Wer arbeiten darf, wo und wann er will, ist zufriedener und produktiver. Zudem können die Stosszeiten im Verkehr teils vermieden werden, wie eine Studie der Fachhochschule Nordwestschweiz zeigt.
Die Fachhochschule Nordwestschweiz (FHNW) hat im Auftrag von Swisscom und SBB die Auswirkungen flexibler Arbeitszeiten untersucht. Zudem wollte man herausfinden, wie Pendler die Hauptstosszeiten im öffentlichen Verkehr umgehen können. Bei der Studie machten rund 260 Mitarbeitende von SBB und Swisscom mit, die einen eher langen Arbeitsweg haben und zum grossen Teil mit dem Zug pendeln. Während zwei Monaten versuchten sie, die Hauptverkehrszeiten möglichst zu meiden, indem sie früher oder später als üblich ins Büro gingen – oder gleich von zu Hause aus arbeiteten.
Bei zwei Dritteln der Zugfahrten gelang es ihnen, ausserhalb der Stosszeiten zu fahren, wie die am Donnerstag vorgestellten Ergebnisse zeigen. «Wir waren selber etwas überrascht über diesen hohen Anteil», sagte Johann Weichbrodt, der zusammen mit Hartmut Schulze die Studie durchgeführt hatte.
Ergebnisse nur beschränkt repräsentativ
Die Studienautoren wiesen darauf hin, dass die Bedingungen ideal waren: Die Mitarbeitenden seien motiviert gewesen und die Vorgesetzten hätten den Versuch unterstützt. Die Ergebnisse seien daher nicht eins zu eins auf andere Unternehmen übertragbar.
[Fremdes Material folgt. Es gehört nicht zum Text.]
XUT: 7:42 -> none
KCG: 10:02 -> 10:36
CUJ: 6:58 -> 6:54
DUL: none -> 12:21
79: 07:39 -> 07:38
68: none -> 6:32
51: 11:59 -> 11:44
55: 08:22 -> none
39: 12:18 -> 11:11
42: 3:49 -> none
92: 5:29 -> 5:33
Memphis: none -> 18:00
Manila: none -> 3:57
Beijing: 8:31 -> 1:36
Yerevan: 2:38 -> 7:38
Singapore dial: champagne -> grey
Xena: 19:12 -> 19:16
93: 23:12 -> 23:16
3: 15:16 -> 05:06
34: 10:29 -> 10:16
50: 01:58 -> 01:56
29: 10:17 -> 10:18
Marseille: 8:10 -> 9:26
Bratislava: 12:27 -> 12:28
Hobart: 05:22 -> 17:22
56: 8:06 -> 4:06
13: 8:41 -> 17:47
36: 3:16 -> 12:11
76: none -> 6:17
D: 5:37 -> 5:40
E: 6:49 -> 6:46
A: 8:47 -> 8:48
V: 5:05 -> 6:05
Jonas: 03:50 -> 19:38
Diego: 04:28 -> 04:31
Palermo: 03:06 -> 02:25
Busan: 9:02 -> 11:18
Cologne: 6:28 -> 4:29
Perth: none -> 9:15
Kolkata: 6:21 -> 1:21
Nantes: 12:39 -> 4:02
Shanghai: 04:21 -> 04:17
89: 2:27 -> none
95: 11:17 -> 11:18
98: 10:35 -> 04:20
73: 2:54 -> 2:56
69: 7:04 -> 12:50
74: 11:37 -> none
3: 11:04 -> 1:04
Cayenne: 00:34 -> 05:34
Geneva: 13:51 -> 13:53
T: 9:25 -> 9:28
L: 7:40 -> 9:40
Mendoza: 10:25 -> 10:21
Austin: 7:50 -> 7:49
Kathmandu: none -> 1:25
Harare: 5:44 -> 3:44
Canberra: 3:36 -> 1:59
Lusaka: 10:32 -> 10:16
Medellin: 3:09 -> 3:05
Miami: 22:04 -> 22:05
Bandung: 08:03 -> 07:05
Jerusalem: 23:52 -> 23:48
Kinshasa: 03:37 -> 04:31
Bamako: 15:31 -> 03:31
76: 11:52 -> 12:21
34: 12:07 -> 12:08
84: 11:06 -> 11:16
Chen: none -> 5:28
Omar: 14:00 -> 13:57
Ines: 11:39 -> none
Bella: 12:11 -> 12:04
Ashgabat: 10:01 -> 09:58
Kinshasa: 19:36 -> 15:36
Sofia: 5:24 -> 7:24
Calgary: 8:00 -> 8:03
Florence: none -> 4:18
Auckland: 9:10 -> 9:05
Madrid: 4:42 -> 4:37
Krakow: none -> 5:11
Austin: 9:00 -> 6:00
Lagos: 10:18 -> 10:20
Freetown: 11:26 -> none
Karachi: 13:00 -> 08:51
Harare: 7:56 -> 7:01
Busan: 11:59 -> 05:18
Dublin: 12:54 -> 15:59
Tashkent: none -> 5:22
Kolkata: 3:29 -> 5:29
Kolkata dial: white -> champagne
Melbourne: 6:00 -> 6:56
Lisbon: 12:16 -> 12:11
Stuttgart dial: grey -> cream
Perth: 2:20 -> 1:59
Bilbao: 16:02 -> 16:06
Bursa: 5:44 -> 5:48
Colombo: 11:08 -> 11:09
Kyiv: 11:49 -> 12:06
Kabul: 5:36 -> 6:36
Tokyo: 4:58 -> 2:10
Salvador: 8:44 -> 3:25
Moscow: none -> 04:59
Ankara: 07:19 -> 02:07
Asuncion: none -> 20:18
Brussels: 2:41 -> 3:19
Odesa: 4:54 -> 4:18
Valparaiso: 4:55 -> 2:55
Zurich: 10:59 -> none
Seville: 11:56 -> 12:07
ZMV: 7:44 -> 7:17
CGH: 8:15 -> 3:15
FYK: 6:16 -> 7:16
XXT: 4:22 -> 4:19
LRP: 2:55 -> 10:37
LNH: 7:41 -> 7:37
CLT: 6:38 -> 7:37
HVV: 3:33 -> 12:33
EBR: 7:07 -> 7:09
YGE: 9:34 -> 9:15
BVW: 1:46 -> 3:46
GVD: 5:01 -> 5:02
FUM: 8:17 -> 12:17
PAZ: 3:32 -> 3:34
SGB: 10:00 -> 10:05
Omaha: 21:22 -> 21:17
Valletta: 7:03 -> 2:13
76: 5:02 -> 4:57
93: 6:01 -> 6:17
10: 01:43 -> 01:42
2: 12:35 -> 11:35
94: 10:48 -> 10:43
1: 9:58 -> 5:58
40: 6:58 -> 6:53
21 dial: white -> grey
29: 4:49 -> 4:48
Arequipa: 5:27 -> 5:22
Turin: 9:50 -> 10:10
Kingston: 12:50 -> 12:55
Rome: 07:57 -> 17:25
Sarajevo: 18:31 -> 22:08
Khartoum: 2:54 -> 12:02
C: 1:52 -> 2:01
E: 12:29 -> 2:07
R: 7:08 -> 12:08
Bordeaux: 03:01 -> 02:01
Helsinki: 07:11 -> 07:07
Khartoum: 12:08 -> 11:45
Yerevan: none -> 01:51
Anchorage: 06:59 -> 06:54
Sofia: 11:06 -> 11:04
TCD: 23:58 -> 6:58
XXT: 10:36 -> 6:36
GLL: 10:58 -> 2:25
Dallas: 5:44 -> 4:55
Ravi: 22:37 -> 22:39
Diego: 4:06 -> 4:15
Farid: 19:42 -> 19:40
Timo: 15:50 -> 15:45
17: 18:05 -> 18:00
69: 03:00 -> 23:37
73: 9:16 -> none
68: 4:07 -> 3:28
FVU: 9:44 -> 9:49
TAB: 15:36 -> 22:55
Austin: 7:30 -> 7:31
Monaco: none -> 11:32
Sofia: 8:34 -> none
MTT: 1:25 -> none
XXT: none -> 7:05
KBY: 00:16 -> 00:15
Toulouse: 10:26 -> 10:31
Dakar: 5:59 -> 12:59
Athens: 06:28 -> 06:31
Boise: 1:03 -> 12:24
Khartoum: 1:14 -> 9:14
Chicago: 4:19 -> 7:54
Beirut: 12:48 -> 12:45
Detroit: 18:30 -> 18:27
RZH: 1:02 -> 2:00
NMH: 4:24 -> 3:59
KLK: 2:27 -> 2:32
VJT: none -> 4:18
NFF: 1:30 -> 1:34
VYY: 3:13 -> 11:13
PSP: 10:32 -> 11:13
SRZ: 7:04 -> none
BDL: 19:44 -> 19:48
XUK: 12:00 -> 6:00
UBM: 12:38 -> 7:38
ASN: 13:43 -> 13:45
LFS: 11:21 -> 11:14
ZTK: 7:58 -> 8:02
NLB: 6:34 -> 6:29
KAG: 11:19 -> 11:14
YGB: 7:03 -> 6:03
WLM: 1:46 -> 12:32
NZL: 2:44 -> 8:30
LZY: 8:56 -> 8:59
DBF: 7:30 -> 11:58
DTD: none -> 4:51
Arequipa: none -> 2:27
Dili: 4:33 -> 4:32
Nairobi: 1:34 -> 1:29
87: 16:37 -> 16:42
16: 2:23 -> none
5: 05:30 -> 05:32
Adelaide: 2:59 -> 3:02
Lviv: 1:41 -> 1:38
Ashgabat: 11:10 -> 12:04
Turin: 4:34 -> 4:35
Die Forscher schätzen aber, dass die Züge während der Stosszeiten um sieben Prozent entlastet werden könnten, wenn alle Bahn-Pendler, die flexibel arbeiten können und dies auch wollen, lediglich jede fünfte ihrer Fahrt auf Zeiten ausserhalb der Stosszeiten verlagern würden.
Die Kapazitätsengpässe auf den Schienen würden dadurch nicht beseitigt, sagte Bernhard Meier, Delegierter Public Affairs der SBB, vor den Medien. Den Streckenausbau, wie ihn das Parlament beschlossen habe, brauche es dennoch.
Die SBB sehen laut Meier aber Potenzial, um die Pendlerströme besser zu verteilen. In Zukunft, wenn viele Unternehmen flexible Arbeitsmodelle anbieten, könne dies auch zu einer Entlastung führen.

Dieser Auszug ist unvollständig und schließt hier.